▶ [Task details]: Each entry below must come back exactly as written, without its pictures.

(Page segmentation data)
*** Block opens ***
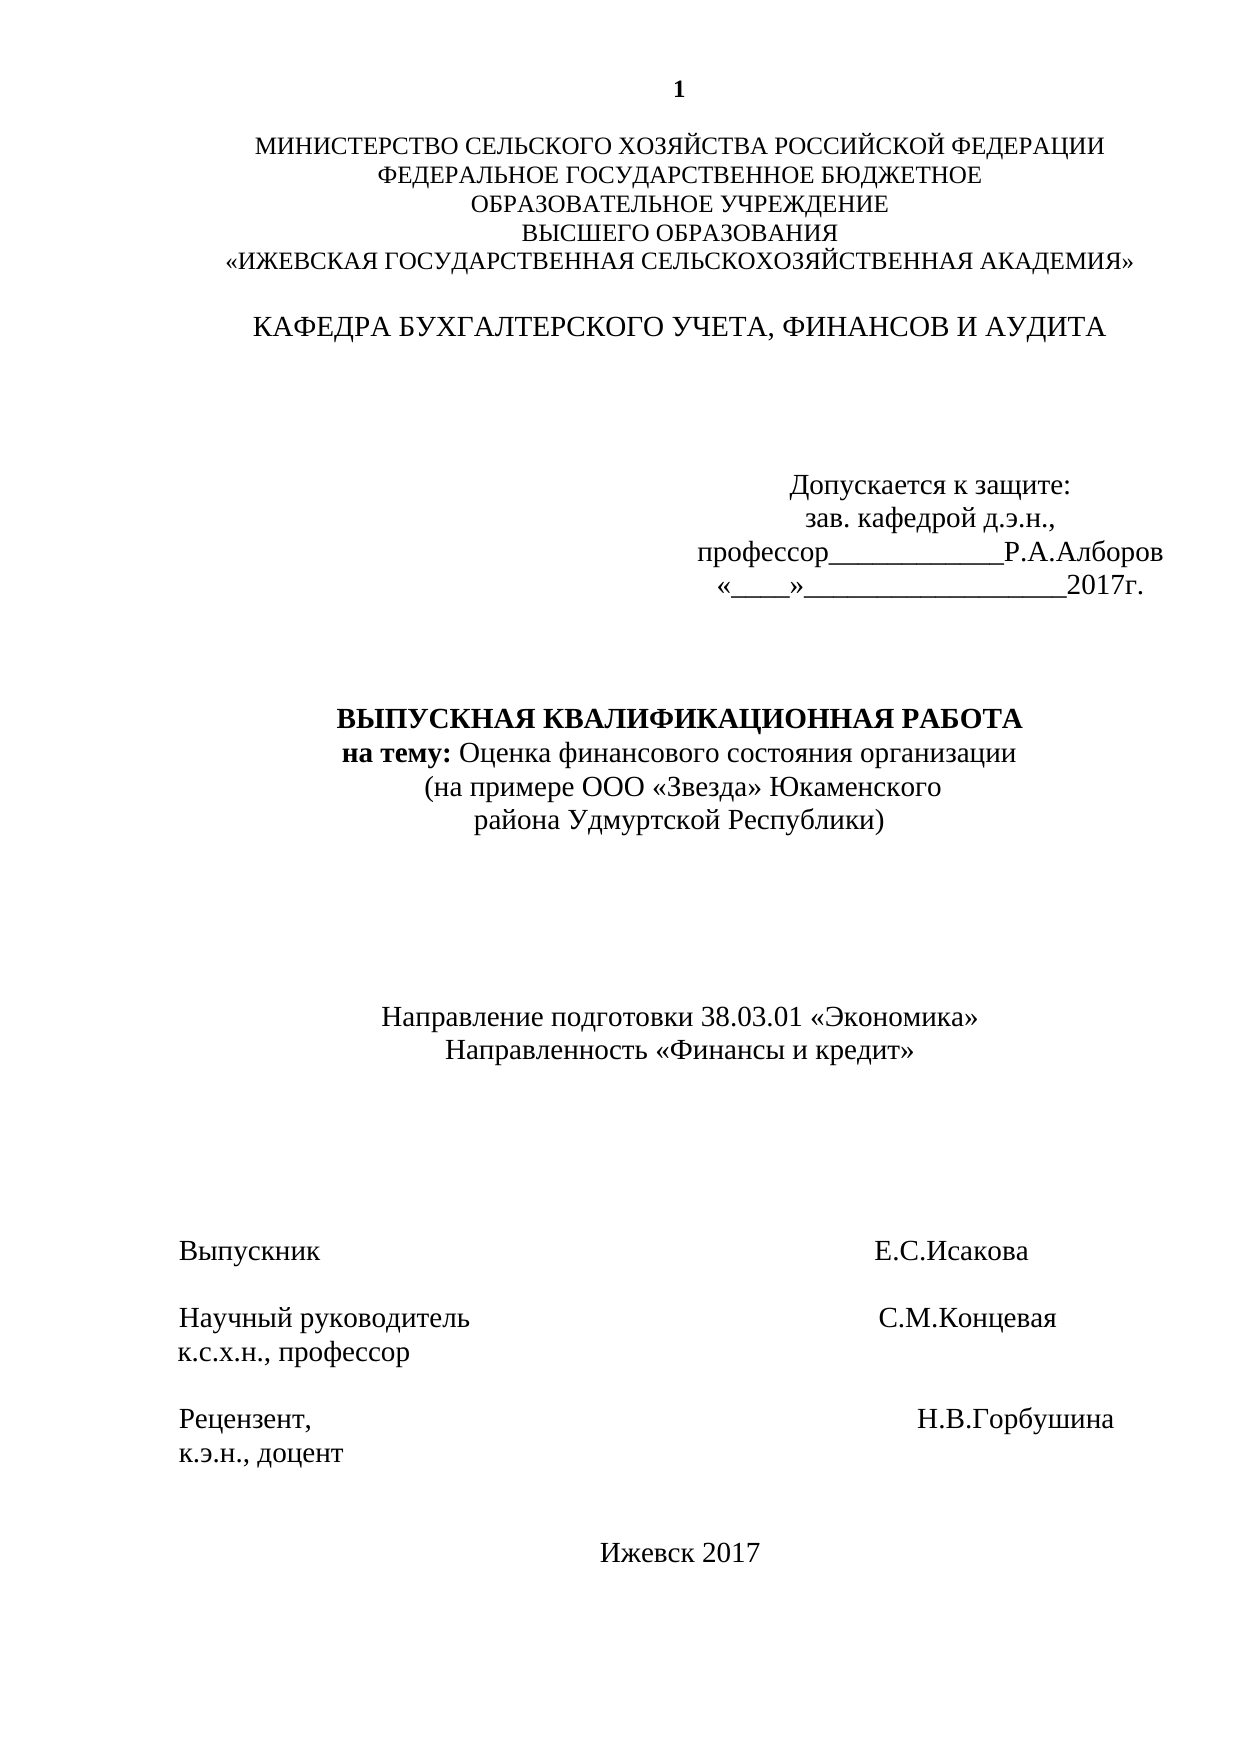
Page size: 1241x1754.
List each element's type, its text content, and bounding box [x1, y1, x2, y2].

text Высшего образования [178, 218, 1181, 246]
text «____»__________________2017г. [679, 567, 1181, 601]
text Кафедра бухгалтерского учета, финансов и аудита [178, 309, 1181, 342]
text Министерство сельского хозяйства российской федерации [178, 131, 1181, 160]
text «ижевская государственная сельскохозяйственная академия» [178, 246, 1181, 275]
text района Удмуртской Республики) [177, 802, 1181, 836]
text Ижевск 2017 [178, 1535, 1181, 1569]
text Направление подготовки 38.03.01 «Экономика» [178, 999, 1181, 1032]
text на тему: Оценка финансового состояния организации [177, 735, 1181, 769]
text зав. кафедрой д.э.н., профессор____________Р.А.Алборов [679, 500, 1181, 567]
text Допускается к защите: [679, 467, 1181, 500]
text (на примере ООО «Звезда» Юкаменского [177, 769, 1181, 802]
text Рецензент, Н.В.Горбушина [178, 1401, 1181, 1435]
text Выпускная квалификационная работа [178, 702, 1181, 735]
text Выпускник Е.С.Исакова [178, 1233, 1181, 1267]
text к.с.х.н., профессор [177, 1334, 1181, 1368]
text образовательное учреждение [178, 189, 1181, 218]
text Направленность «Финансы и кредит» [178, 1032, 1181, 1066]
text Научный руководитель С.М.Концевая [178, 1301, 1181, 1334]
text Федеральное государственное БЮДЖЕТНОЕ [178, 160, 1181, 189]
text к.э.н., доцент [178, 1435, 1181, 1468]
*** Block closes ***
▶ [Result for this exercise]:
Page size: 1241x1754.
List each element's type, its text content, and bounding box [x1, y1, x2, y2].

text Высшего образования [178, 218, 1181, 246]
text «____»__________________2017г. [679, 567, 1181, 601]
text Кафедра бухгалтерского учета, финансов и аудита [178, 309, 1181, 342]
text Министерство сельского хозяйства российской федерации [178, 131, 1181, 160]
text «ижевская государственная сельскохозяйственная академия» [178, 246, 1181, 275]
text района Удмуртской Республики) [177, 802, 1181, 836]
text Ижевск 2017 [178, 1535, 1181, 1569]
text Направление подготовки 38.03.01 «Экономика» [178, 999, 1181, 1032]
text на тему: Оценка финансового состояния организации [177, 735, 1181, 769]
text зав. кафедрой д.э.н., профессор____________Р.А.Алборов [679, 500, 1181, 567]
text Допускается к защите: [679, 467, 1181, 500]
text (на примере ООО «Звезда» Юкаменского [177, 769, 1181, 802]
text Рецензент, Н.В.Горбушина [178, 1401, 1181, 1435]
text Выпускная квалификационная работа [178, 702, 1181, 735]
text Выпускник Е.С.Исакова [178, 1233, 1181, 1267]
text к.с.х.н., профессор [177, 1334, 1181, 1368]
text образовательное учреждение [178, 189, 1181, 218]
text Направленность «Финансы и кредит» [178, 1032, 1181, 1066]
text Научный руководитель С.М.Концевая [178, 1301, 1181, 1334]
text Федеральное государственное БЮДЖЕТНОЕ [178, 160, 1181, 189]
text к.э.н., доцент [178, 1435, 1181, 1468]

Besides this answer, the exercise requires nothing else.